Studi UNDP juga menyebutkan banyak daerah baru hasil pemekaran tidak efektif dalam menggerakkan perekonomian, baik untuk konsumsi maupun investasi. Inefektivitas penggunaan dana juga menyebabkan pelayanan publik tidak optimal karena tidak ada sumber daya memadai.

Beban

Dari sisi APBN, pemekaran menimbulkan beban, khususnya peningkatan alokasi anggaran transfer ke daerah yang terus meningkat. Mekanisme transfer ke daerah ini digunakan sebagai dukungan berjalannya otonomi daerah, terdiri dari Dana Bagi Hasil (DBH), Dana Alokasi Umum (DAU), dan Dana Alokasi Khusus (DAK). DBH secara filosofis untuk mengurangi kesenjangan vertikal antara pemerintah dan daerah.
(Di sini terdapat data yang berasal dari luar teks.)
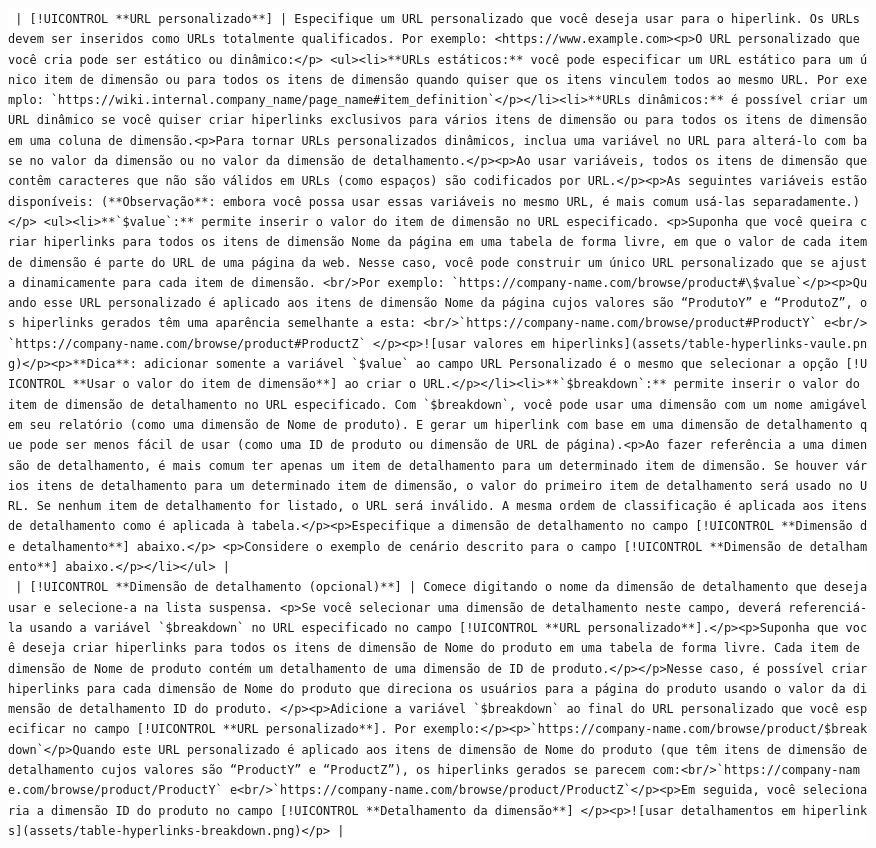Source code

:     | [!UICONTROL **URL personalizado**] | Especifique um URL personalizado que você deseja usar para o hiperlink. Os URLs devem ser inseridos como URLs totalmente qualificados. Por exemplo: <https://www.example.com><p>O URL personalizado que você cria pode ser estático ou dinâmico:</p> <ul><li>**URLs estáticos:** você pode especificar um URL estático para um único item de dimensão ou para todos os itens de dimensão quando quiser que os itens vinculem todos ao mesmo URL. Por exemplo: `https://wiki.internal.company_name/page_name#item_definition`</p></li><li>**URLs dinâmicos:** é possível criar um URL dinâmico se você quiser criar hiperlinks exclusivos para vários itens de dimensão ou para todos os itens de dimensão em uma coluna de dimensão.<p>Para tornar URLs personalizados dinâmicos, inclua uma variável no URL para alterá-lo com base no valor da dimensão ou no valor da dimensão de detalhamento.</p><p>Ao usar variáveis, todos os itens de dimensão que contêm caracteres que não são válidos em URLs (como espaços) são codificados por URL.</p><p>As seguintes variáveis estão disponíveis: (**Observação**: embora você possa usar essas variáveis no mesmo URL, é mais comum usá-las separadamente.)</p> <ul><li>**`$value`:** permite inserir o valor do item de dimensão no URL especificado. <p>Suponha que você queira criar hiperlinks para todos os itens de dimensão Nome da página em uma tabela de forma livre, em que o valor de cada item de dimensão é parte do URL de uma página da web. Nesse caso, você pode construir um único URL personalizado que se ajusta dinamicamente para cada item de dimensão. <br/>Por exemplo: `https://company-name.com/browse/product#\$value`</p><p>Quando esse URL personalizado é aplicado aos itens de dimensão Nome da página cujos valores são “ProdutoY” e “ProdutoZ”, os hiperlinks gerados têm uma aparência semelhante a esta: <br/>`https://company-name.com/browse/product#ProductY` e<br/>`https://company-name.com/browse/product#ProductZ` </p><p>![usar valores em hiperlinks](assets/table-hyperlinks-vaule.png)</p><p>**Dica**: adicionar somente a variável `$value` ao campo URL Personalizado é o mesmo que selecionar a opção [!UICONTROL **Usar o valor do item de dimensão**] ao criar o URL.</p></li><li>**`$breakdown`:** permite inserir o valor do item de dimensão de detalhamento no URL especificado. Com `$breakdown`, você pode usar uma dimensão com um nome amigável em seu relatório (como uma dimensão de Nome de produto). E gerar um hiperlink com base em uma dimensão de detalhamento que pode ser menos fácil de usar (como uma ID de produto ou dimensão de URL de página).<p>Ao fazer referência a uma dimensão de detalhamento, é mais comum ter apenas um item de detalhamento para um determinado item de dimensão. Se houver vários itens de detalhamento para um determinado item de dimensão, o valor do primeiro item de detalhamento será usado no URL. Se nenhum item de detalhamento for listado, o URL será inválido. A mesma ordem de classificação é aplicada aos itens de detalhamento como é aplicada à tabela.</p><p>Especifique a dimensão de detalhamento no campo [!UICONTROL **Dimensão de detalhamento**] abaixo.</p> <p>Considere o exemplo de cenário descrito para o campo [!UICONTROL **Dimensão de detalhamento**] abaixo.</p></li></ul> |
     | [!UICONTROL **Dimensão de detalhamento (opcional)**] | Comece digitando o nome da dimensão de detalhamento que deseja usar e selecione-a na lista suspensa. <p>Se você selecionar uma dimensão de detalhamento neste campo, deverá referenciá-la usando a variável `$breakdown` no URL especificado no campo [!UICONTROL **URL personalizado**].</p><p>Suponha que você deseja criar hiperlinks para todos os itens de dimensão de Nome do produto em uma tabela de forma livre. Cada item de dimensão de Nome de produto contém um detalhamento de uma dimensão de ID de produto.</p></p>Nesse caso, é possível criar hiperlinks para cada dimensão de Nome do produto que direciona os usuários para a página do produto usando o valor da dimensão de detalhamento ID do produto. </p><p>Adicione a variável `$breakdown` ao final do URL personalizado que você especificar no campo [!UICONTROL **URL personalizado**]. Por exemplo:</p><p>`https://company-name.com/browse/product/$breakdown`</p>Quando este URL personalizado é aplicado aos itens de dimensão de Nome do produto (que têm itens de dimensão de detalhamento cujos valores são “ProductY” e “ProductZ”), os hiperlinks gerados se parecem com:<br/>`https://company-name.com/browse/product/ProductY` e<br/>`https://company-name.com/browse/product/ProductZ`</p><p>Em seguida, você selecionaria a dimensão ID do produto no campo [!UICONTROL **Detalhamento da dimensão**] </p><p>![usar detalhamentos em hiperlinks](assets/table-hyperlinks-breakdown.png)</p> |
Sementara itu, DAU merupakan alokasi dana block grant untuk memenuhi seluruh kebutuhan pelaksanaan pemerintahan dan pembangunan daerah. Untuk kebutuhan yang tidak mampu dibiayai DAU serta menjadi prioritas nasional, pemerintah mengalokasikan dana tambahan dalam bentuk DAK.

Secara umum, besaran transfer ke daerah terus meningkat setiap tahun. Misalnya, tahun 2008 pemerintah transfer 292,4 triliun atau sekitar 29,7 persen dari belanja negara dalam APBN. Sementara itu, tahun 2012 naik jadi 478,7 triliun atau 30,9 persen dari belanja negara. Ini menimbulkan ketergantungan baru daerah ke pemerintah. Kondisi ini jelas bertentangan dengan tujuan otda.

Pemekaran secara khusus juga menimbulkan beban alokasi DAK prasarana pemerintah untuk modal awal pembangunan berbagai instansi vertikal di daerah seperti BPS, kepolisian, militer, peradilan, dan agama. Alokasinya tahun 2008 sebesar 362 miliar jadi 481,3 miliar tahun lalu.

Kemandirian daerah, dilihat dari pendapatan asli daerah (PAD), makin jauh dari harapan. PAD seluruh daerah tahun 2002 hingga 2013 rata-rata hanya 15–20 persen, meskipun di beberapa daerah seperti Provinsi DKI Jakarta, Kota Surabaya, dan Kota Sidoarjo, secara historical memiliki sumbangan PAD di atas 50 persen APBD.

Secara regulasi, aturan mengenai pemekaran daerah dijelaskan dalam bagian Pertama UU Nomor 32 Tahun 2004 Pasal 4 mengenai Pembentukan Daerah. Dalam Ayat 3 Pasal 4 disebutkan bahwa pembentukan daerah dapat berupa penggabungan beberapa daerah atau bagian daerah yang bersandingan atau pemekaran dari satu daerah menjadi dua daerah. Dalam Pasal 5, pemekaran harus memenuhi syarat administrasi, teknis, dan fisik kewilayahan.

Namun perlu juga dipertimbangkan bahwa Pasal 6 mengamanatkan penghapusan serta penggabungan daerah jika tidak mampu menyelenggarakan otda. Dalam Peraturan Pemerintah Nomor 78 Tahun 2007 tentang Tata Cara Pembentukan, Penghapusan, dan Penggabungan Daerah juga ditambahkan perlunya aspirasi masyarakat dari tingkat kelurahan dan desa dalam setiap usulan pemekaran. Persyaratan ini dirasa penting mengingat aturan lebih bersifat aspirasi politik dibanding memenuhi kepentingan masyarakat.

Jika memang hasil evaluasi menemukan ketidakmampuan daerah mengelola otonomi maka Pasal 6 UU Nomor 32 Tahun 2004 harus ditegakkan agar Republik tidak terus mekar.